If you wanted a neat snapshot of why June in Formula 1 is never just about lap time, Montréal provided it: Jos Verstappen and Toto Wolff, sat in plain view in the paddock, deep in conversation. It didn’t take long for the usual conclusions to start being scribbled in notebooks and typed into group chats. Silly season doesn’t so much arrive as reassert itself.
Red Bull boss Laurent Mekies, though, wasn’t interested in feeding that ecosystem. Asked whether the optics of a Verstappen–Wolff chat amounted to a not-so-subtle bit of leverage on Red Bull to keep delivering, Mekies basically shrugged at the premise.
“As much as it may sound exciting to see that from the outside, I really don’t think there is any intention particular behind [it],” he said in Canada. In other words: in a paddock where people talk for a living, sometimes people… talk.
Mekies’ broader point was that the Verstappen and Mercedes camps have never treated casual conversation as contraband. Wolff and Jos Verstappen have crossed paths like that before, and Mekies was keen to frame it as entirely normal in a travelling circus where everyone is within 30 metres of everyone else for most of the weekend.
“If any of these guys wants to have a chat, it’s going to be a story anyway,” he said. “We speak all the time with Max, and with Jos, and it’s completely natural that they can have conversations with Toto.”
Still, it’s not hard to see why that particular pairing, in that particular moment of the calendar, lands differently. Max Verstappen remains contracted to Red Bull until 2028, and he publicly stated he would stay with Red Bull in 2026. But the sport has spent long enough circling around the same clause-related speculation to know the contours: Verstappen is widely reported to have a break provision linked to where he sits in the drivers’ standings by the summer.
That’s why even a harmless paddock chat can look like a flare. Not because it *must* mean something is happening, but because everyone knows what *could* happen if performance dips and options open up. Teams don’t need to make offers loudly in June; they just need to make sure the right people know the door isn’t locked.
Mekies also swatted away the idea this was some orchestrated message, pointing out that Verstappen had been racing a Mercedes GT3 recently — the kind of crossover that can drive conspiracy theorists mad but is, in reality, a fairly ordinary part of modern driver life. The subtext from Red Bull’s side was clear: don’t confuse proximity with plotting.
Yet the more interesting part of Mekies’ Canada remarks wasn’t really about who spoke to whom. It was about what Red Bull believes matters to its star driver right now — and why some of the louder noise around Verstappen’s future has cooled.
For months, one of the persistent theories in the background was that Verstappen might eventually step away from F1 altogether, particularly as discontent bubbled over the direction of the new regulations. Those rumours flared again as debate intensified about how the next generation of cars should drive — and, crucially, whether drivers are being asked to manage too much rather than simply unleash the thing.

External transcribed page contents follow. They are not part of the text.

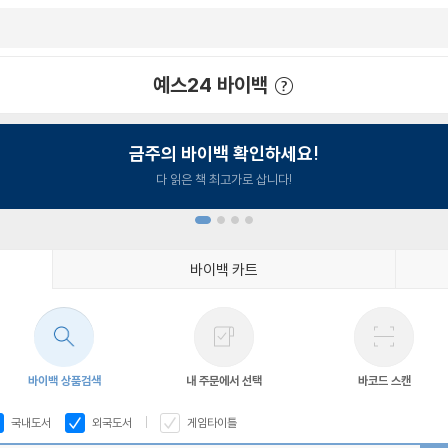
예스24 바이백
예스24 바이백 이용안내
금주의 바이백 확인하세요!
다 읽은 책 최고가로 삽니다!
바이백 카트
1
2
3
4
바이백 상품검색
내 주문에서 선택
바코드 스캔
국내도서
외국도서
게임타이틀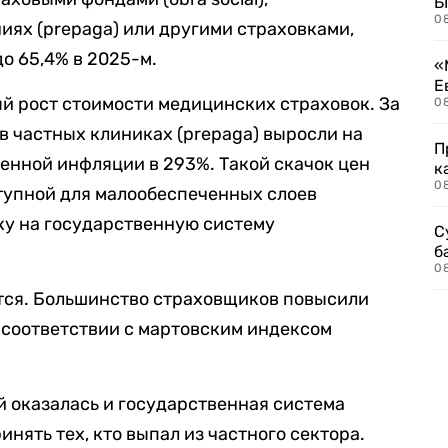
Б
0
иях (prepaga) или другими страховками,
до 65,4% в 2025-м.
«
Е
й рост стоимости медицинских страховок. За
0
в частных клиниках (prepaga) выросли на
П
енной инфляции в 293%. Такой скачок цен
к
0
тупной для малообеспеченных слоев
ку на государственную систему
С
б
0
тся. Большинство страховщиков повысили
 соответствии с мартовским индексом
й оказалась и государственная система
нять тех, кто выпал из частного сектора.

That’s where Mekies struck a more thoughtful tone, insisting Verstappen’s criticisms come from a place of investment, not boredom or brinkmanship.
“I think you know Max cares about the sport, and the reason why he’s so vocal is because he genuinely cares about Formula 1 being the pinnacle of motorsports,” Mekies said. “He wants to see… flat-out qualifying. He wants to see the fastest drivers being able to push as hard as they want in the corners without losing any lap time due to that.”
Mekies’ line is that Verstappen has been heard — not just by Red Bull, but by the sport’s powerbrokers. An agreement in principle is in place to increase the share of internal combustion power relative to electrical power, with the aim of reducing the energy-management burden and letting drivers push flat-out for longer. Verstappen, notably, has backed that direction.
“There has been a fantastic openness from the stakeholders, from the FIA, from F1, from all the teams to say, ‘yeah, we need to do something about it’,” Mekies added.
It’s a useful reminder that Verstappen’s “noise” isn’t always contractual. Sometimes it’s technical, sometimes philosophical — and when those in charge respond, it can stabilise more than just a driver’s mood. If Verstappen feels the sport is moving back toward what he considers the right version of “pinnacle”, it naturally takes oxygen out of the sabbatical narrative.
None of which will stop the paddock from staring a beat too long the next time Wolff and a Verstappen share a coffee. That’s the reality when you’ve got a four-time world champion, a contract that runs to 2028, and a rumoured clause everyone can recite without ever seeing it in print.
For now, Red Bull’s message is to treat Montréal as what it looked like: two familiar faces talking in public. The rest — the pressure, the leverage, the what-ifs — is the sport doing what it always does this time of year.